> Description of the task:
The answer must be the full data, restated word for word, with no pictures in it.

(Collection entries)
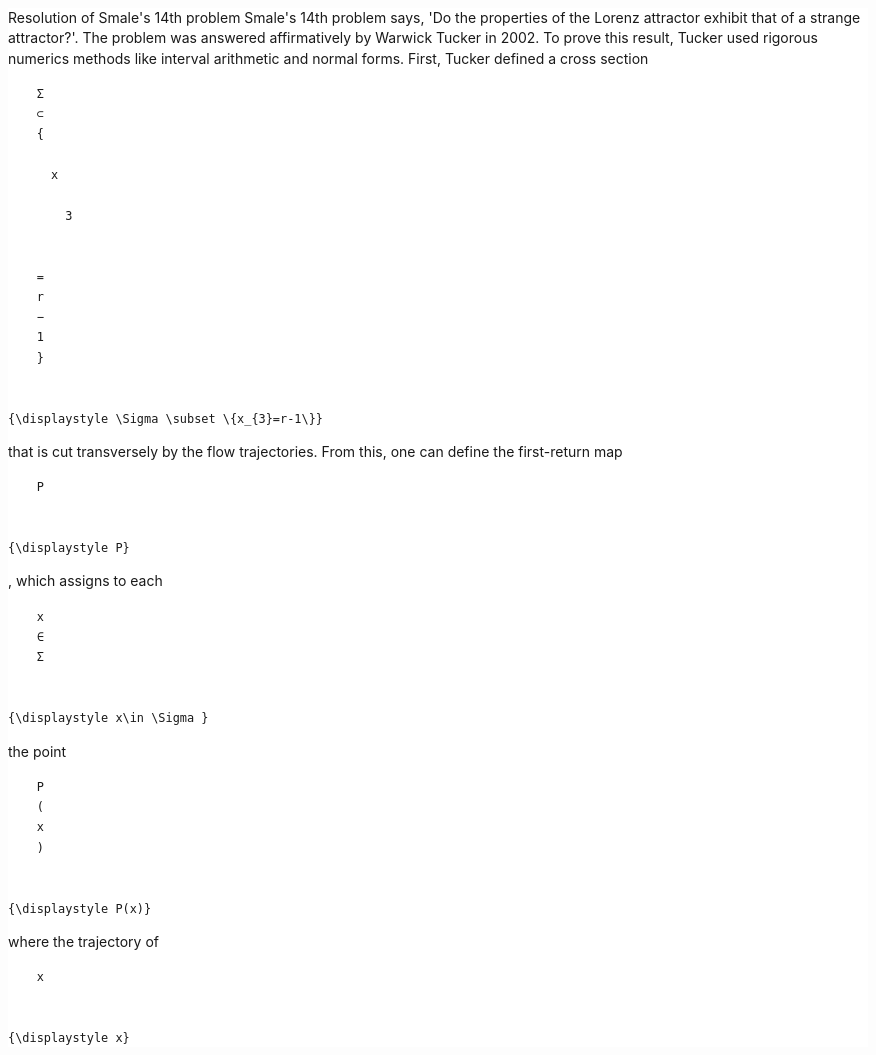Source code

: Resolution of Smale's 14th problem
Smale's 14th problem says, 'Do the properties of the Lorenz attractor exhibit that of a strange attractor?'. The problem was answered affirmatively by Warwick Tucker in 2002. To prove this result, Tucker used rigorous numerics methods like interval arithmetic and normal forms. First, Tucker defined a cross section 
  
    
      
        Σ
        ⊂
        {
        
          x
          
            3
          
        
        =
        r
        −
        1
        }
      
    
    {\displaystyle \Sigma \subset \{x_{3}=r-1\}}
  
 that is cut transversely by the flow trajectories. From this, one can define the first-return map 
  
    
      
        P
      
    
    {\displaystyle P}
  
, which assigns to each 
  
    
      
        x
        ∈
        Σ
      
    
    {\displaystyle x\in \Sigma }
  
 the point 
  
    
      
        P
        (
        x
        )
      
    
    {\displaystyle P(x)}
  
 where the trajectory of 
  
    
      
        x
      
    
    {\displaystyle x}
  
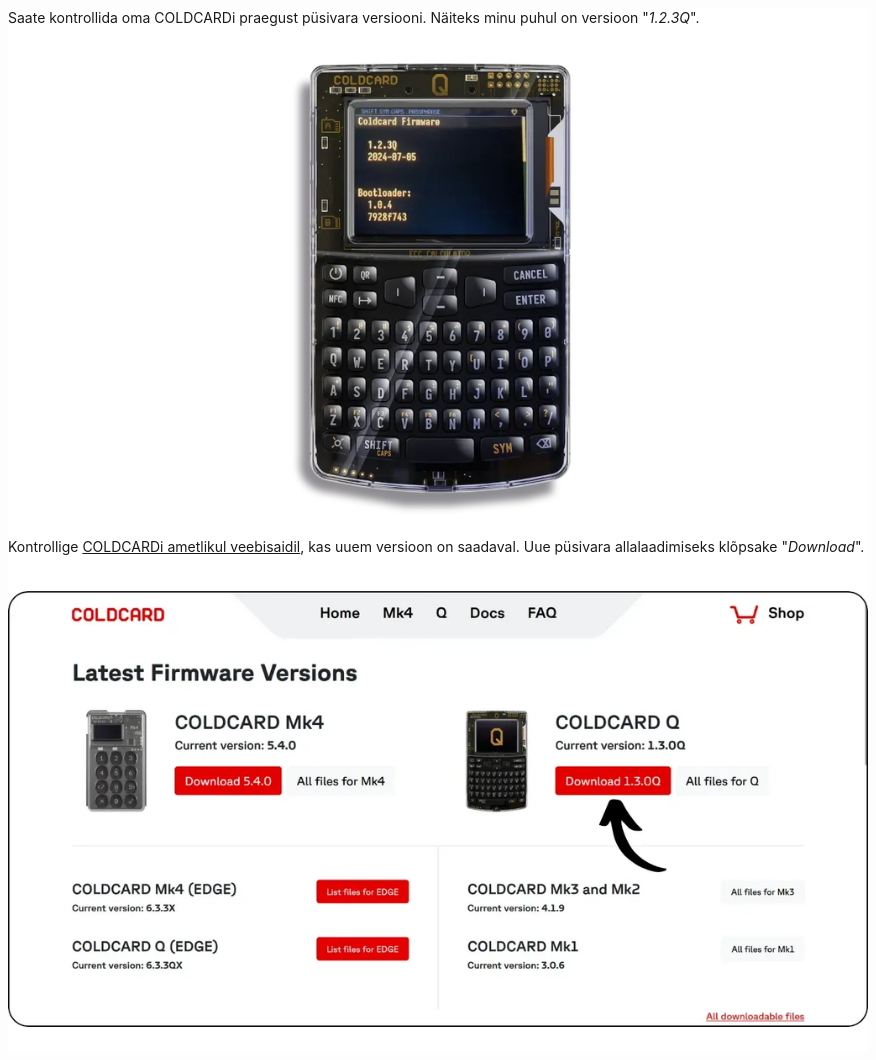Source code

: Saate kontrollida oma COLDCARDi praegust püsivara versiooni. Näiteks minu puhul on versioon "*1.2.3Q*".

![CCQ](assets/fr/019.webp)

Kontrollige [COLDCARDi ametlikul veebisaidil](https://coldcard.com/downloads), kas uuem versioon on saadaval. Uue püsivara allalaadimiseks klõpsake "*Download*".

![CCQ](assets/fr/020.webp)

> Response to this task:
Source code

: Resolution of Smale's 14th problem
Smale's 14th problem says, 'Do the properties of the Lorenz attractor exhibit that of a strange attractor?'. The problem was answered affirmatively by Warwick Tucker in 2002. To prove this result, Tucker used rigorous numerics methods like interval arithmetic and normal forms. First, Tucker defined a cross section 
  
    
      
        Σ
        ⊂
        {
        
          x
          
            3
          
        
        =
        r
        −
        1
        }
      
    
    {\displaystyle \Sigma \subset \{x_{3}=r-1\}}
  
 that is cut transversely by the flow trajectories. From this, one can define the first-return map 
  
    
      
        P
      
    
    {\displaystyle P}
  
, which assigns to each 
  
    
      
        x
        ∈
        Σ
      
    
    {\displaystyle x\in \Sigma }
  
 the point 
  
    
      
        P
        (
        x
        )
      
    
    {\displaystyle P(x)}
  
 where the trajectory of 
  
    
      
        x
      
    
    {\displaystyle x}
  
Source code

: Saate kontrollida oma COLDCARDi praegust püsivara versiooni. Näiteks minu puhul on versioon "*1.2.3Q*".

![CCQ](assets/fr/019.webp)

Kontrollige [COLDCARDi ametlikul veebisaidil](https://coldcard.com/downloads), kas uuem versioon on saadaval. Uue püsivara allalaadimiseks klõpsake "*Download*".

![CCQ](assets/fr/020.webp)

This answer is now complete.